- Assignment -
Copy every line of the entries that includes the word "Jatim".
[Provided information Boundary: Start]
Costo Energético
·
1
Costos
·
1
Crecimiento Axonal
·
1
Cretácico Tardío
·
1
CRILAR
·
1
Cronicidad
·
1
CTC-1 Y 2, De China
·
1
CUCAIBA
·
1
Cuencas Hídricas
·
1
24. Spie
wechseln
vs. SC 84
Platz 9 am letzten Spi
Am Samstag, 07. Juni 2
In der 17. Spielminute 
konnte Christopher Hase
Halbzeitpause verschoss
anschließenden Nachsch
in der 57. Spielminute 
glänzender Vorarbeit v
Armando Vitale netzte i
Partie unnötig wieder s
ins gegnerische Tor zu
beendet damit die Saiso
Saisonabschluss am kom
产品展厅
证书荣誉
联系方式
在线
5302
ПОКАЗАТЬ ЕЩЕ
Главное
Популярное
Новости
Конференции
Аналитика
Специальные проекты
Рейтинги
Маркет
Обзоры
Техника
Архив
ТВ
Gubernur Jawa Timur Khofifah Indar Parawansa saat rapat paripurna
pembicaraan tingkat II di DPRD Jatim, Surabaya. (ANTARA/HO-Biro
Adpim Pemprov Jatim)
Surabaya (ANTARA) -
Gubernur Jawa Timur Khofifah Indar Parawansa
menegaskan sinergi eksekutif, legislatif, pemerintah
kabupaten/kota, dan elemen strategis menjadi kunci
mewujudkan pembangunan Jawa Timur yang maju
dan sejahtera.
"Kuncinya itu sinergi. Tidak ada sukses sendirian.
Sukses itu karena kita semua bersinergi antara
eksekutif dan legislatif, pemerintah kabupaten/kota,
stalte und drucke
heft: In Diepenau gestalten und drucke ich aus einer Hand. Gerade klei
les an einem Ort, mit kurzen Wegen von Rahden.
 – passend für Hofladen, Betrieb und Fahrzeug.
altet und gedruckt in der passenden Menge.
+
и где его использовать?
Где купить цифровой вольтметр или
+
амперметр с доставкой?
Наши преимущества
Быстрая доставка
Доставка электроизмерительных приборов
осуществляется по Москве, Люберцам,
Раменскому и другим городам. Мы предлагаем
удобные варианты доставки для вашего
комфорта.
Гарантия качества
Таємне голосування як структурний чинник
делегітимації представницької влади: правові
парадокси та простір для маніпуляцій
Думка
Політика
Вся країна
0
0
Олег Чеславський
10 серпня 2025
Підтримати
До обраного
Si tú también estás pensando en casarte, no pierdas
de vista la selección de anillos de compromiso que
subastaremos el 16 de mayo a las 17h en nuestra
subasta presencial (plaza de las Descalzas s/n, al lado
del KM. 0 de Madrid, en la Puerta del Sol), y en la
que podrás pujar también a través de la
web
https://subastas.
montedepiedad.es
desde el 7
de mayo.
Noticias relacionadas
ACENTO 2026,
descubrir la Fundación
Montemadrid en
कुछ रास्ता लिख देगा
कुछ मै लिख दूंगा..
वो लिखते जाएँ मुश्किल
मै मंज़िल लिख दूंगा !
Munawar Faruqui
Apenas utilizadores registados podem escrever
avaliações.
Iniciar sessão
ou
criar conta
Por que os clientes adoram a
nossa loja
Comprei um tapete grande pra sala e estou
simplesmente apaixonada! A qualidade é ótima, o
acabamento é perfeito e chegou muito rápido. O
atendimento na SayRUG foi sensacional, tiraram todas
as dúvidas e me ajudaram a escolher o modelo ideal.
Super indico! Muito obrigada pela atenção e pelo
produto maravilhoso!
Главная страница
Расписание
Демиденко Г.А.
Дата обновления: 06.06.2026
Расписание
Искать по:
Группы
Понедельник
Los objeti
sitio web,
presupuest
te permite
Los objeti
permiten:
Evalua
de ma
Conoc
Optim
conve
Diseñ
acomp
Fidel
[Provided information Boundary: End]
- Output of the task -
pembicaraan tingkat II di DPRD Jatim, Surabaya. (ANTARA/HO-Biro
Adpim Pemprov Jatim)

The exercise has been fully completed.